G. M. Je pense que chaque grande université doit se doter d'un équipement de recherche de renommée mondiale. Le MIT, à Boston (État-Unis), dispose du Lincoln Laboratory. Caltech, du JPL. Si l'École polytechnique et l'Ensta sont choisies pour héberger cet équipement unique au monde, cela participera au rayonnement international du campus. Pour les étudiants, cela ouvrira de nouvelles possibilités de thèse mais cela peut surtout permettre d'attirer des chercheurs et des enseignants de renommée mondiale. Et à plus long terme générer un écosystème vertueux de PME innovantes.

COMMENT GÉNÉRER CE LASER DE L'EXTRÊME ?

Pour faire surgir la matière du vide absolu, Gérard Mourou va développer un rayon laser d'une puissance équivalente à 100 000 fois celle du réseau électrique mondial et capable d'exercer une pression équivalente à 10 millions de porte-conteneurs sur quelques centimètres carrés seulement. Le laser sera doté de dix bras qui convergeront en un point afin d'atteindre la puissance maximale. Pour générer cette intensité extrême, Gérard Mourou fera appel à un dispositif d'amplification par dérives de fréquence (Chirped Pulse Amplification) qu'il a mis au point lors de son séjour à l'université du Michigan (États-Unis). Cet appareil, qui met en oeuvre notamment des saphirs dopés au titane, permettra de générer une puissance de l'ordre de l'exawatt en jouant sur des temps de l'ordre de quelques femtosecondes.

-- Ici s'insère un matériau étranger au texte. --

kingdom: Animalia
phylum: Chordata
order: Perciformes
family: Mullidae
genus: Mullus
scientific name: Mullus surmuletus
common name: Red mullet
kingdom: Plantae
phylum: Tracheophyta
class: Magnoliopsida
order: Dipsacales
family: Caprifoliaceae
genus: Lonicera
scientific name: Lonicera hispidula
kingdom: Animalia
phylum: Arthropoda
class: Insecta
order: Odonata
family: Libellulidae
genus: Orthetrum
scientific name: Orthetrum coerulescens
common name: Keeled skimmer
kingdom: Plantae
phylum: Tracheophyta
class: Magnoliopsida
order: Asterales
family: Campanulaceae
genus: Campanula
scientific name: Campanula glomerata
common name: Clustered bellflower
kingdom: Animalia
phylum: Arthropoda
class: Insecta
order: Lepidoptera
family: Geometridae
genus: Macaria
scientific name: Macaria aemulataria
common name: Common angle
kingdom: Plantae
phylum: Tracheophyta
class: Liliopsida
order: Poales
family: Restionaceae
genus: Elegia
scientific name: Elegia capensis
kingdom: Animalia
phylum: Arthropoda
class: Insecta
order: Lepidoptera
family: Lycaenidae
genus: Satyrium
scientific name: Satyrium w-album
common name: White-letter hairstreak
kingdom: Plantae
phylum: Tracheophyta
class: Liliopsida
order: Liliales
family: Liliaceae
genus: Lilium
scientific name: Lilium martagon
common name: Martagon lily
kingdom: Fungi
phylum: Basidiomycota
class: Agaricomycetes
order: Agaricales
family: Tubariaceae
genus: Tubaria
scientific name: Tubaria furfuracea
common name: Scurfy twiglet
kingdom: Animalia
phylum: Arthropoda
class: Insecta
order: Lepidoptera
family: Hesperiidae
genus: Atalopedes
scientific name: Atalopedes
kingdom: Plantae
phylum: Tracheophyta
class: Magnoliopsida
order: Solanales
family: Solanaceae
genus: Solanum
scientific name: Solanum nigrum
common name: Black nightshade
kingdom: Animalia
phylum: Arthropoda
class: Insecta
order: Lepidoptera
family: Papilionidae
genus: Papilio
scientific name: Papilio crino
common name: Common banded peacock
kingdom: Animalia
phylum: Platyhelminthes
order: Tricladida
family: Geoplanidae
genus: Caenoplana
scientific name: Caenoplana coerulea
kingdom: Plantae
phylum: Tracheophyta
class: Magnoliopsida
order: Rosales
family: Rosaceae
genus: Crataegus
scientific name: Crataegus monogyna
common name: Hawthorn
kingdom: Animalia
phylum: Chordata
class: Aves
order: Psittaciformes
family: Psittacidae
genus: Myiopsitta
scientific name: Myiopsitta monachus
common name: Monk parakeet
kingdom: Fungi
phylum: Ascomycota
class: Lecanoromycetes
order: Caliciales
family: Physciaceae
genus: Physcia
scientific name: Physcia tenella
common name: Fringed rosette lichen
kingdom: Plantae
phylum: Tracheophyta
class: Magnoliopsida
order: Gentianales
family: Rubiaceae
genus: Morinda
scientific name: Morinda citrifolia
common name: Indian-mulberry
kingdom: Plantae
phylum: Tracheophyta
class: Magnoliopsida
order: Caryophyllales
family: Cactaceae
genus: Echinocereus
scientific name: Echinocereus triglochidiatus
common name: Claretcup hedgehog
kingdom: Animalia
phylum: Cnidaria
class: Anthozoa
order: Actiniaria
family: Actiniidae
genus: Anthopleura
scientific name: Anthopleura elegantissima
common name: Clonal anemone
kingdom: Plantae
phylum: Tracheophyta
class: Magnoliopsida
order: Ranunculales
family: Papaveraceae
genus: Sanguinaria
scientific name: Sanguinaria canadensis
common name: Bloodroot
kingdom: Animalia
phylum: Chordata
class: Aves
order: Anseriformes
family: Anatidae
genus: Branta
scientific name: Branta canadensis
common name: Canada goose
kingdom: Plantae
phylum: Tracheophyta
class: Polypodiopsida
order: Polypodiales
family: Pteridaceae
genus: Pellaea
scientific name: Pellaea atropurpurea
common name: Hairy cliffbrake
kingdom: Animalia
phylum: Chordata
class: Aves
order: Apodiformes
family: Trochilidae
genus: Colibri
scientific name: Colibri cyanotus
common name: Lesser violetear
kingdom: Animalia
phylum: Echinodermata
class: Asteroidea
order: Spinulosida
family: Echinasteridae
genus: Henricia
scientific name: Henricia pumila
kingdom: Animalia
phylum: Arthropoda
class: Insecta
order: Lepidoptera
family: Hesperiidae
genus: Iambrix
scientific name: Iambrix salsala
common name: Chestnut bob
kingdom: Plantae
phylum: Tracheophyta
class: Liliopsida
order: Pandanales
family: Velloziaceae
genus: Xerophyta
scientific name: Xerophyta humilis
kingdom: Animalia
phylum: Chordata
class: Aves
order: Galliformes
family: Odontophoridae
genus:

LES 5 DATES DE GÉRARD MOUROU

1970 Thèse de doctorat (optique approfondie). 1973 Début de ses travaux sur les sciences ultrarapides au sein du Laboratoire d'optique appliquée (LOA). 1977 Nommé directeur du groupe des sciences ultrarapides de l'université de Rochester (États-Unis). 1988 Création du laboratoire sur les sciences ultrarapides à l'université du Michigan (États-Unis). 2006 Retour en France pour diriger le LOA et développer le projet d'Institut de la lumière extrême.

LE LOA

LE LASER EST SA SPÉCIALITÉ Niché sur le plateau de Saclay, le Laboratoire d'optique appliquée, partagé entre l'École polytechnique et l'École nationale supérieure des techniques avancées (Ensta), s'est fait une spécialité des lasers. Dirigé par Gérard Mourou, il s'est érigé chef de file du projet européen sur les lasers extrêmes.